Why Doesn’t Every MIA Opinion Get Appealed
The Maryland Insurance Administration (“MIA”) hearing should be a speed bump on Plaintiff’s road to a jury trial in the Circuit Court. (This is certainly a fair summary of Miller and Zois’ take.) Insureds rarely win before the MIA. But Circuit Court juries should be far more sympathetic than the MIA. If for no other reason, juries have been known to decide cases based on sympathy and to dislike insurance companies. Plaintiffs should therefore file their claims intending to wind up in front of a jury.
Yet about half of MIA merits decisions go unappealed and only a quarter go to the Circuit Court. (For the separate question about why people appeal to the OAH at all, see here.)
This makes very little sense for Plaintiffs. I cannot imagine why any typical Insured would take an adverse MIA decision instead of a jury trial.

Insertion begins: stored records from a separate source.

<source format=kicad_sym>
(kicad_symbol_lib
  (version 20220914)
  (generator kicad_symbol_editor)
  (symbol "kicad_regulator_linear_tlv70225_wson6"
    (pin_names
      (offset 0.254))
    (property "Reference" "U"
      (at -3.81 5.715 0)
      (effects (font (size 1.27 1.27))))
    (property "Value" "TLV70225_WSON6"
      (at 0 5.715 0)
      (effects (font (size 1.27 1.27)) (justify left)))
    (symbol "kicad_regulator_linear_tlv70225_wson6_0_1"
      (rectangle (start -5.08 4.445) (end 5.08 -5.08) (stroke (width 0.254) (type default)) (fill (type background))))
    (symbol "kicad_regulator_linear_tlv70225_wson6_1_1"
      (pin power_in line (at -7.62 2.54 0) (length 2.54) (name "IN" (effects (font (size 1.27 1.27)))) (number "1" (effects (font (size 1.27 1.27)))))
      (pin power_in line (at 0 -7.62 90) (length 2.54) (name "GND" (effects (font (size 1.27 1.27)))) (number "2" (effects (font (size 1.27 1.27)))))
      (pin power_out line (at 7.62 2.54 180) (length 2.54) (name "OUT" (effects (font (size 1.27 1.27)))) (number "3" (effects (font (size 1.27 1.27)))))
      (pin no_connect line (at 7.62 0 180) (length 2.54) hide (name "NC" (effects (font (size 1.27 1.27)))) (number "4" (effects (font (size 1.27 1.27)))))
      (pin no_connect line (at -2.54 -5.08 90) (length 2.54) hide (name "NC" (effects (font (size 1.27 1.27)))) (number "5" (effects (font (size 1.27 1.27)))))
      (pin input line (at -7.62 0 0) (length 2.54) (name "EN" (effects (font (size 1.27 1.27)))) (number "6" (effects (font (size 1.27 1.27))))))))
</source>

At the very least, I cannot imagine why Insureds do not file for a jury trial in the hopes of getting a cost of litigation settled from their Insurers.
I could see an insured's attorney abandoning the matter after a MIA defeat if the defeat made it apparent that the case failed as a matter of law. Why throw good time after bad? But if the case can get to a jury, a jury will almost certainly be far more sympathetic to an Insured than to Insurer. (There’s a reason why Insurance information is inadmissible in normal tort suits, after all.) And since there is almost no law on §27-1001, there should still be a potential jury issue in most suits. (Under Brethren v. Buckley, the MIA decisions are persuasive and may have shut down many arguments, but they are only persuasive.)
It's of course possible that insureds are not appealing because they file suit directly without appealing (which you can do.) But it is not clear why they don't appeal, if only to keep the MIA's insurance bad faith decision from becoming final and at least potentially preclusive.
Revision note: This post was slightly revised in August 2015 because we re-read it and could not resist tinkering.